*** Begin section ***

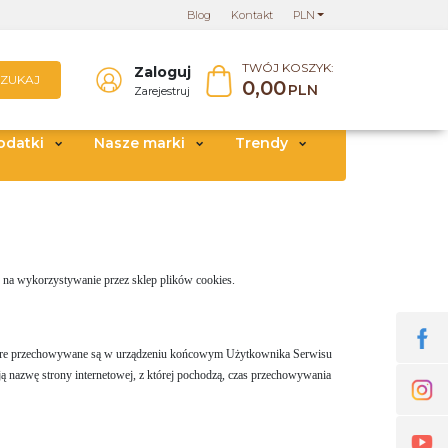
Blog
Kontakt
PLN
TWÓJ KOSZYK:
Zaloguj
SZUKAJ
0,00
PLN
Zarejestruj
odatki
Nasze marki
Trendy
 na wykorzystywanie przez sklep plików cookies.
e, które przechowywane są w urządzeniu końcowym Użytkownika Serwisu
ają nazwę strony internetowej, z której pochodzą, czas przechowywania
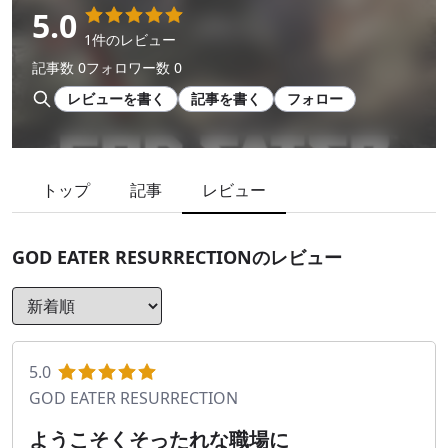
5.0
1件のレビュー
記事数 0
フォロワー数 0
レビューを書く
記事を書く
フォロー
トップ
記事
レビュー
GOD EATER RESURRECTION
のレビュー
5.0
GOD EATER RESURRECTION
ようこそくそったれな職場に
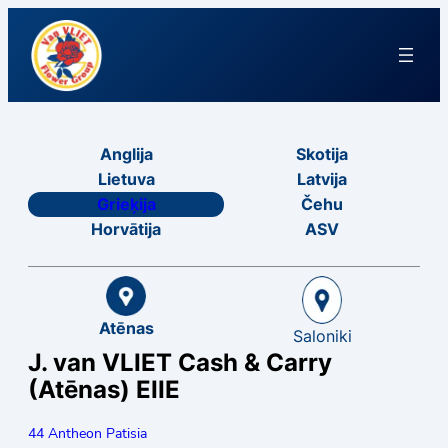
Anglija
Skotija
Lietuva
Latvija
Grieķija
Čehu
Horvātija
ASV
Atēnas
Saloniki
J. van VLIET Cash & Carry
(Atēnas) EIIE
44 Antheon Patisia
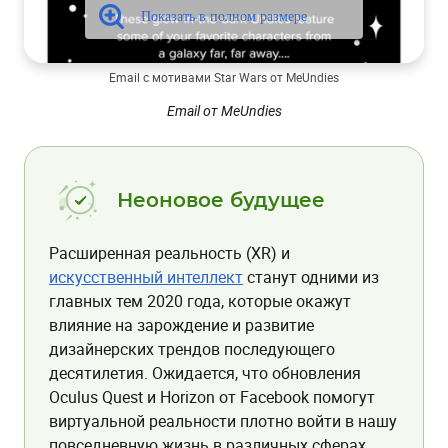
Email с мотивами Star Wars от MeUndies
Email от MeUndies
Неоновое будущее
Расширенная реальность (XR) и
искусственный интеллект
станут одними из
главных тем 2020 года, которые окажут
влияние на зарождение и развитие
дизайнерских трендов последующего
десятилетия. Ожидается, что обновления
Oculus Quest и Horizon от Facebook помогут
виртуальной реальности плотно войти в нашу
повседневную жизнь в различных сферах,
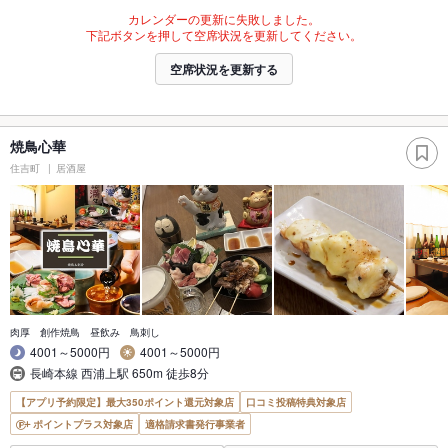
カレンダーの更新に失敗しました。
下記ボタンを押して空席状況を更新してください。
空席状況を更新する
焼鳥心華
住吉町
居酒屋
肉厚 創作焼鳥 昼飲み 鳥刺し
4001～5000円
4001～5000円
長崎本線 西浦上駅 650m 徒歩8分
【アプリ予約限定】最大350ポイント還元対象店
口コミ投稿特典対象店
ポイントプラス対象店
適格請求書発行事業者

*** End section ***

[Task details] Please swap every "PLN" for "EUR" in the text of all the entries above, changing nothing else, and leave the pictures out of your answer.

[Answer space]
Blog
Kontakt
EUR
TWÓJ KOSZYK:
Zaloguj
SZUKAJ
0,00
EUR
Zarejestruj
odatki
Nasze marki
Trendy
 na wykorzystywanie przez sklep plików cookies.
e, które przechowywane są w urządzeniu końcowym Użytkownika Serwisu
ają nazwę strony internetowej, z której pochodzą, czas przechowywania
5.0
1件のレビュー
記事数 0
フォロワー数 0
レビューを書く
記事を書く
フォロー
トップ
記事
レビュー
GOD EATER RESURRECTION
のレビュー
5.0
GOD EATER RESURRECTION
ようこそくそったれな職場に
Anglija
Skotija
Lietuva
Latvija
Grieķija
Čehu
Horvātija
ASV
Atēnas
Saloniki
J. van VLIET Cash & Carry
(Atēnas) EIIE
44 Antheon Patisia
Email с мотивами Star Wars от MeUndies
Email от MeUndies
Неоновое будущее
Расширенная реальность (XR) и
искусственный интеллект
станут одними из
главных тем 2020 года, которые окажут
влияние на зарождение и развитие
дизайнерских трендов последующего
десятилетия. Ожидается, что обновления
Oculus Quest и Horizon от Facebook помогут
виртуальной реальности плотно войти в нашу
повседневную жизнь в различных сферах,
カレンダーの更新に失敗しました。
下記ボタンを押して空席状況を更新してください。
空席状況を更新する
焼鳥心華
住吉町
居酒屋
肉厚 創作焼鳥 昼飲み 鳥刺し
4001～5000円
4001～5000円
長崎本線 西浦上駅 650m 徒歩8分
【アプリ予約限定】最大350ポイント還元対象店
口コミ投稿特典対象店
ポイントプラス対象店
適格請求書発行事業者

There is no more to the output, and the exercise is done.